With portability provisions gaining traction in leveraged loans in the first half of 2025, market participants are navigating unfamiliar terrain with limited visibility into precedent terms and conditions. Our comprehensive portability tracker addresses this critical information gap by providing anonymized insights into the evolving market dynamics.
This tracker provides an insight into portability provision trends, terms and structures across both European and U.S. leveraged loan transactions.
By analyzing real market data on an anonymized basis, we enable lenders, borrowers, sponsors and advisors to better understand market standards, negotiate more effectively and make informed strategic decisions. Our portability tracker provides the market intelligence you need to stay ahead of this rapidly evolving trend.
Portability provisions are appealing to both sellers and buyers alike. By including these provisions in a portfolio company’s debt documents, seller sponsors can enhance a company’s attractiveness to buyers by effectively providing prearranged financing solutions, streamlining the acquisition process and potentially improving valuations. At the same time, buyers can avoid costly and time-consuming refinancing when acquiring an asset. This can be particularly valuable during volatile market conditions when access to the primary market is limited.
In the following paragraphs, we have identified key trends in portability provision below, including areas of commonality and differences between European and U.S. leveraged loan transactions. Data is presented as a percentage of deals with portability provisions present.
Before reading this article, we’d recommend reading our Covenants 101 examining the importance of portability provisions and the common conditions attached within European leveraged loans documentation which is available HERE.
Compliance with a leverage test to exercise portability is required for all European leveraged loans in 2024 and 2025. A ratings test has not been seen yet in European leveraged loans.
A more stringent form of portability has appeared in over a majority of the U.S. leveraged loans. Around 53% of the U.S. leveraged loans required compliance with both a leverage test and for a specified minimum corporate rating to be held or no rating decline to occur following the change of control announcement.
As mentioned in the Covenants 101, the most protective test is a total net leverage test as it will take into account debt of the entire group (subject to explicit exclusions) and not only secured debt or secured debt of particular security ranking as would be included under a secured or senior secured test.
In 2024, nearly two-thirds of European leveraged loans opted for the more protective total net leverage test with the significant minority (37%) using a senior secured net leverage test. In 2025, this trend turned on its head with senior secured net leverage tests becoming the majority position (52%), with the remaining deals using the total net leverage test.
The position in U.S. leveraged loans is different compared with European leveraged loans. Over a third of U.S. leveraged loans require compliance with both a total net leverage test and a senior secured net leverage test. Around 41% of U.S. leveraged loans use a total net leverage test with about a quarter opting for just a senior secured net leverage test.

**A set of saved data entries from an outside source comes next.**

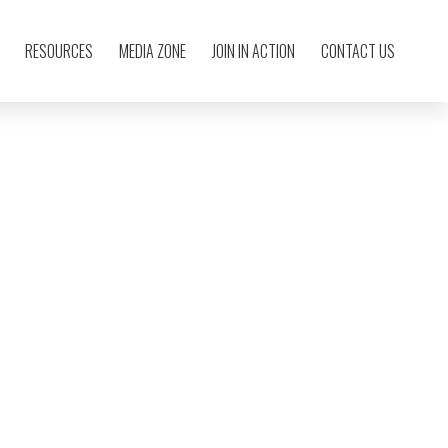
RESOURCES
MEDIA ZONE
JOIN IN ACTION
CONTACT US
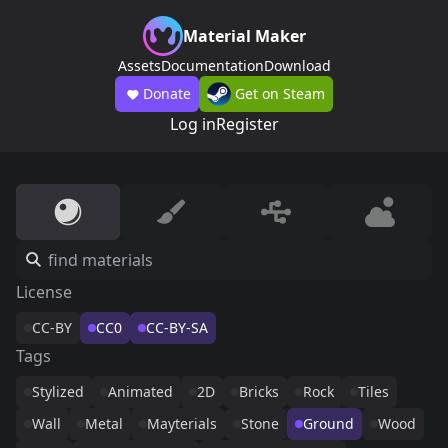
Material Maker
Assets
Documentation
Download
Donate
Get on Steam
Log in
Register
License
CC-BY
CC0
CC-BY-SA
Tags
Stylized
Animated
2D
Bricks
Rock
Tiles
Wall
Metal
Mayterials
Stone
Ground
Wood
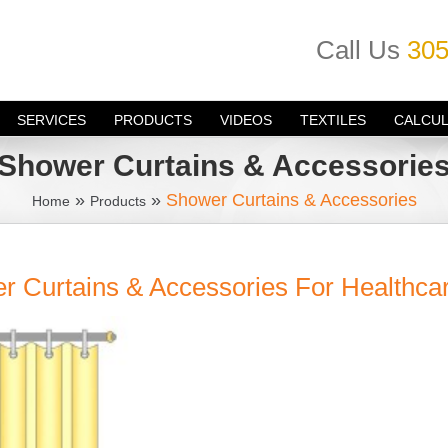
Call Us
305
SERVICES
PRODUCTS
VIDEOS
TEXTILES
CALCU
Shower Curtains & Accessorie
»
»
Shower Curtains & Accessories
Home
Products
r Curtains & Accessories For Healthca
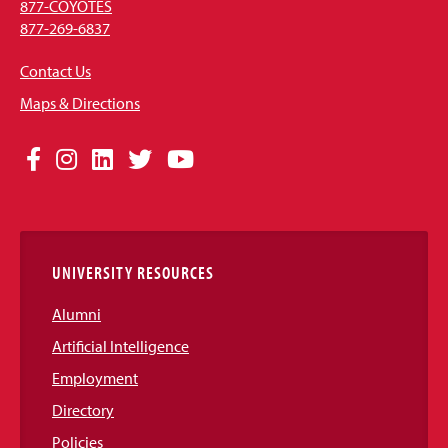
877-COYOTES
877-269-6837
Contact Us
Maps & Directions
Social
Facebook
Instagram
LinkedIn
Twitter
YouTube
Media
Links
UNIVERSITY RESOURCES
Alumni
Artificial Intelligence
Employment
Directory
Policies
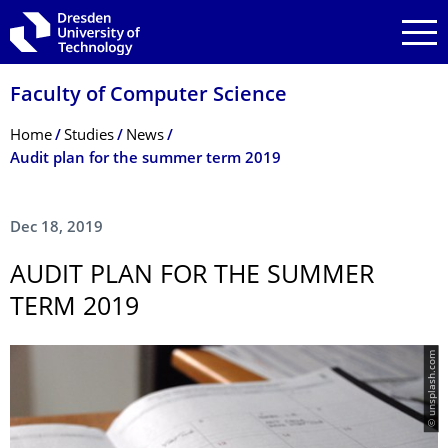
Skip to main navigation
Skip to search
Skip to content
Faculty of Computer Science
Breadcrumb Menu
Home
Studies
News
Audit plan for the summer term 2019
Dec 18, 2019
AUDIT PLAN FOR THE SUMMER
TERM 2019
© unsplash.com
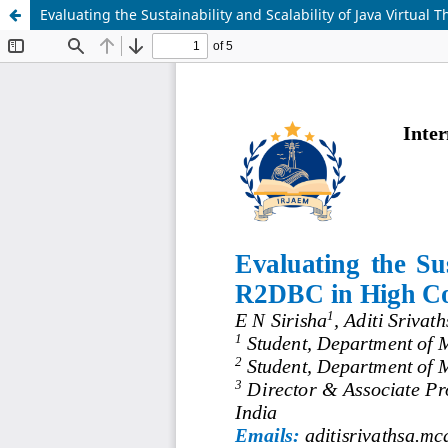
Evaluating the Sustainability and Scalability of Java Virtua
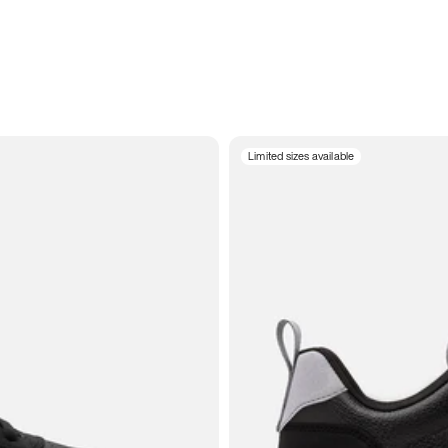
Limited sizes available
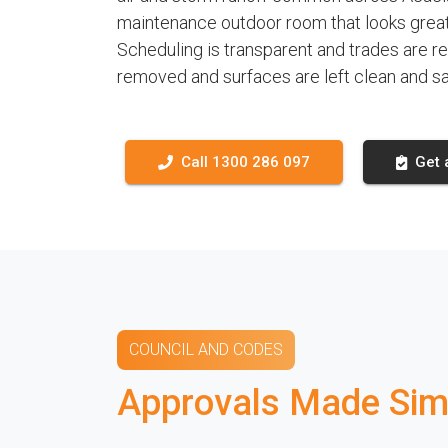
maintenance outdoor room that looks great,
Scheduling is transparent and trades are r
removed and surfaces are left clean and sa
Call 1300 286 097
Get 
COUNCIL AND CODES
Approvals Made Simp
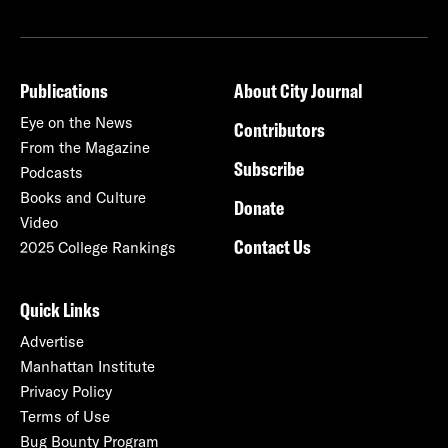
Publications
About City Journal
Eye on the News
Contributors
From the Magazine
Subscribe
Podcasts
Books and Culture
Donate
Video
Contact Us
2025 College Rankings
Quick Links
Advertise
Manhattan Institute
Privacy Policy
Terms of Use
Bug Bounty Program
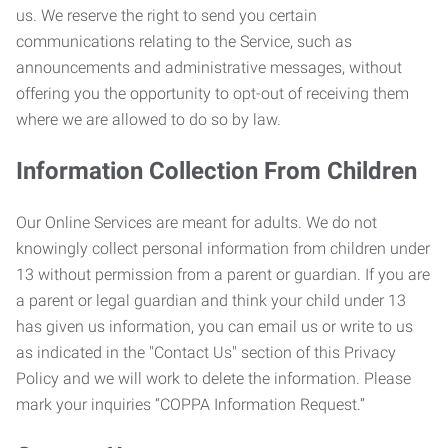
us. We reserve the right to send you certain
communications relating to the Service, such as
announcements and administrative messages, without
offering you the opportunity to opt-out of receiving them
where we are allowed to do so by law.
Information Collection From Children
Our Online Services are meant for adults. We do not
knowingly collect personal information from children under
13 without permission from a parent or guardian. If you are
a parent or legal guardian and think your child under 13
has given us information, you can email us or write to us
as indicated in the "Contact Us" section of this Privacy
Policy and we will work to delete the information. Please
mark your inquiries “COPPA Information Request.”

Where the leverage test is set for exercising portability is often a topic of hot discussion. Requiring deleveraging to access portability is seen as a way to assure investors that the new shareholders will be taking over the business with a healthier leverage than what was on offer at the time of initial syndication. This premise does not hold true when looking at leveraged loans, with very few deals in both Europe and the U.S. requiring deleveraging at closing to exercising portability.
In fact, when looking at the statistics, the conclusion is the complete opposite. A significant majority of European leveraged loans in both 2024 (72%) and 2025 (83%) as well as U.S. leveraged loans (79%) set the leverage test above opening leverage, meaning there is immediate headroom available at closing.

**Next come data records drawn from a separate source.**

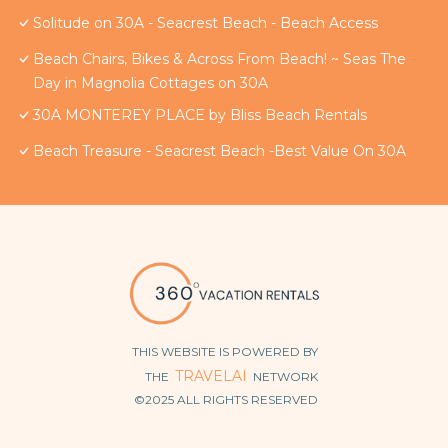
Solitude on 30A - Seacrest Beach - Beach Access
Beach Chairs, Bikes & Across From Beach! ~ Seas The
Day in Magnolia Cottages on 30A
30A MONTEREY PLACE by Bliss Beach Rentals
Beach Treasure - Seacrest Beach -Best Value On 30A
THIS WEBSITE IS POWERED BY
TRAVELAI
THE
NETWORK
©2025 ALL RIGHTS RESERVED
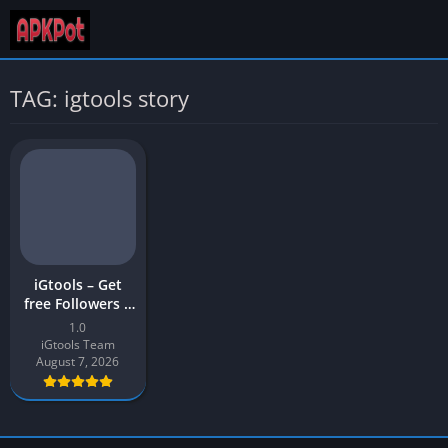
TAG: igtools story
iGtools – Get
free Followers |
iGTools APK
1.0
Download Latest
iGtools Team
Version (v1)
August 7, 2026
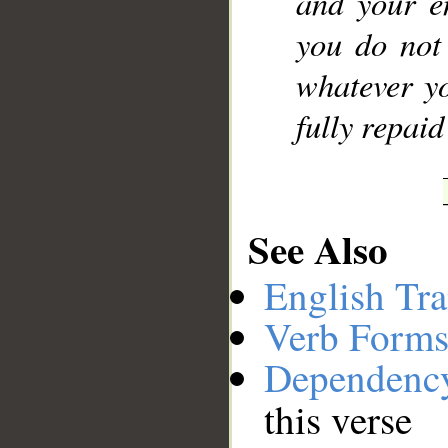
and your e
you do not
whatever yo
fully repai
See Also
English Tra
Verb Forms
Dependenc
this verse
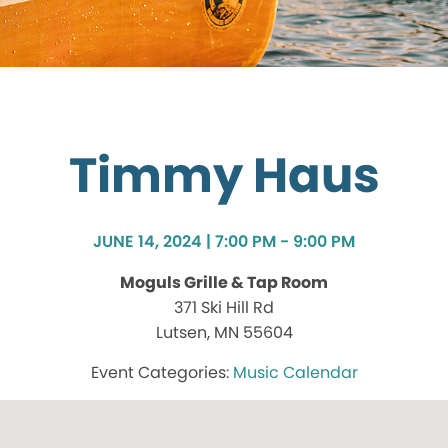
Timmy Haus
JUNE 14, 2024 | 7:00 PM - 9:00 PM
Moguls Grille & Tap Room
371 Ski Hill Rd
Lutsen, MN 55604
Music Calendar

An interesting development in 2025 saw one European leveraged loan and one U.S. leveraged loan permitting the exercise of portability upon the leverage test not being made worse on a pro forma basis for the change of control. This ‘‘no worse’’ test would allow the borrower to be sold with the loans remaining outstanding, even though the leverage ratio is above the specified test, as long as the transaction does not see the leverage prior to the change of control increase upon completion.
A requirement that the new sponsor or shareholder have a minimum assets under management featured in around 63% of 2024 European leveraged loans, rising to 76% in 2025.
When required, the formulation typically takes the shape of a higher threshold if the buyer is a private equity firm or sovereign wealth fund with a step-down to a lower threshold if the purchaser is a strategic buyer active in a similar sector or if the entity is publicly listed. A significant amount of European leveraged loans in 2024 (60%) and 2025 (38%) featured a step-down for minimum assets under management requirement if the buyer is active in a similar sector or a listed entity.
All European leveraged loans in 2024 with the requirement set the minimum assets under management threshold for the buyer at 5 billion (€ / $). This requirement set at 5 billion (€ / $) declined in 2025 to comprise 75% of European leveraged loans.
In addition or as alternative to the minimum assets under management requirement, European leveraged loans may contain an “equity white list,” which could specify the names of sponsors or industry buyers that would be acceptable to the lenders to purchase the company. This ‘‘equity white list’’ features in 25% of 2024 leveraged loans and rises to 33% for 2025.
The minimum assets under management requirement similarly featured in just under 60% of the U.S. leveraged loans. However, in contrast with the European market, in the U.S., the minimum assets under management requirement is typically set below 5 billion (€ / $) in 90% of U.S. leveraged loans.
Also in contrast with Europe, the U.S. market demonstrates a more accommodating stance toward strategic buyers and listed entities. While 90% of U.S. leveraged loans set lower thresholds (below € / $ 5 billion), 40% take a more dramatic approach by completely eliminating assets under management requirements for sector-relevant or listed buyers rather than simply reducing them (compared with 13% in Europe in H1 2025).

The requirement that the new sponsor or shareholder contribute a minimum level of equity featured in 75% of 2024 European leveraged loans, rising to 86% for 2025 deals.
For European leveraged loans, the minimum equity required is set typically at 40% of the group’s overall enterprise value or capital structure. All 2024 European leveraged loans with the condition set the requirement at 40%, this fell to 78% in 2025 with the remaining minority setting the requirement at 35%.
The minimum equity requirement also featured in 71% of the U.S. leveraged loans. However, for U.S. leveraged loans, there is a greater range of percentages for the minimum equity condition. Setting the requirement at 40% continues to be the majority position (58% of U.S. leveraged loans), although at a lower proportion than seen in European leveraged loans. A significant minority (33%) of U.S. leveraged loans set the requirement at 30%, with the remaining minority setting the requirement at 35%.

In European leveraged loans, portability can typically only be exercised once over the lifetime of the term loan, with only 12% of 2024 European leveraged loans and 5% in 2025 allowing the permission to be exercised multiple times.
The European position can be contrasted with U.S. leveraged loans where multi-use portability is the majority position with it being permitted in 53% of deals.

In Europe, the absence of a time limit to exercise portability is off-market, featuring in only 13% of 2024 European leveraged loans and 10% in 2025.
This contrasts with what is seen in the U.S. where a majority of U.S. leveraged loans (53%) contained no time limit period on when portability must be exercised following closing.
When a time limit is present, the most common length for both European leveraged loans and U.S. leveraged loans is 24 months. About 18% of 2025 European leveraged loans and 12% of U.S. leveraged loans featured a longer time period of 36 months.